┌─ Passage provided
KIT amplifier packaging. (a) The amplifier is clamped on a gold plated copper box and wire bonded to PCBs and to the box itself. Although not very sensitive to the magnetic field, the KIT amplifier is shielded with aluminum and A4K cryogenic shielding. Two SMA connectors protrude on both sides of the packaging. (b) A closeup on the central region of the amplifier shows the periodically loaded transmission line, with gold strips deposited between its spiral arms. (c) The top copper lid contains spring-loaded pogo pins inserted halfway into the box. They are arranged to contact the chip between the KIT amplifier trace. (d) A closeup on the pins shows their top thinner part, which can retract inside the body of the pin. They are fixed on the copper lid with dried silver paint.

Figure 9

Full schematic of the noise measurement experimental setup. The KIT amplifier is represented by a spiral, enclosed in a square. A permanent magnet suppresses the Josephson effect in the SNTJ. A magnetic shield protects other microwave components from the effect of this magnet. The 4–12 GHz isolator is from Quinstar technology, model CWJ1015-K13B. The dashed purple line represents the bypass.
└─
**Problems to work on**
a: According to the KIT amplifier text, what holds the spring-loaded pogo pins in place on the copper lid?
b: Write the next part of the KIT amplifier text, picking up after its final sentence.
┌─ Information provided
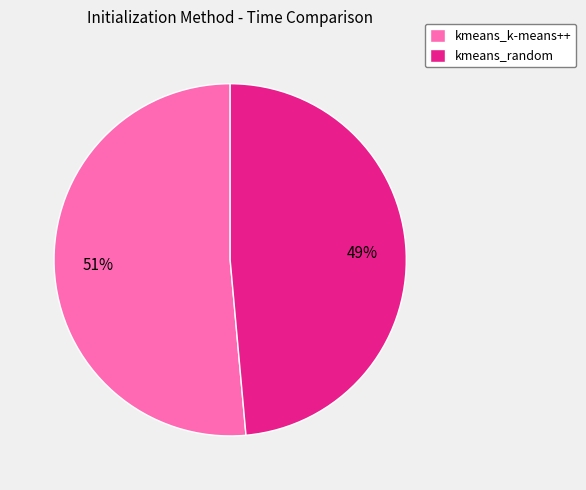

What percentage is the kmeans_k-means++ slice, to the nearest percent?

51%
└─
**Results of the tasks**
a: Dried silver paint.

b:
Figure 10

System-added noise measurement of a microwave amplification chain with the HEMT as the first amplifier. (a) The transmission through the whole noise setup (KIT amplifier unpumped), when the SNTJ has been replaced by a transmission line capacitively coupled to an array of resonators (not used in the present experiment). It is performed in two situations: without (black curve) and with (purple curve) the bypass. (b) Examples of $T_o^{s^{\prime }}=N_o^{s^{\prime }}\hslash \omega /k_B$ are shown for the SA centered at 4, 5, and 6 GHz, with fits superimposed in black lines. The SA RBW is 5 MHz. (c) From the fits, we extract the system-added noise temperature $T_{\mathrm{\Sigma }}^{\prime }=N_{\mathrm{\Sigma }}^{\prime }\hslash \omega /k_B$ as a function of frequency without (black curve) and with (purple curve) the bypass. Uncertainties are indicated by the gray area surrounding the lines.

Figure 11

Insertion loss from the microwave components used in the noise measurement setup (see Fig. 9). The ILs (a) are measured at 4 K: the bias tee, Anritsu K250 (red curve), the low-pass filter, Pasternack PE87FL1015 (green curve), the directional coupler, Pasternack PE2204-20 (blue curve), and the isolator, Quinstar CWJ1015-K13B (purple curve). (b) Combining the IL from the components before and after the KIT amplifier, we estimate the transmission efficiencies ${\eta }_1^s$ (black curve) and ${\eta }_2$ (purple curve).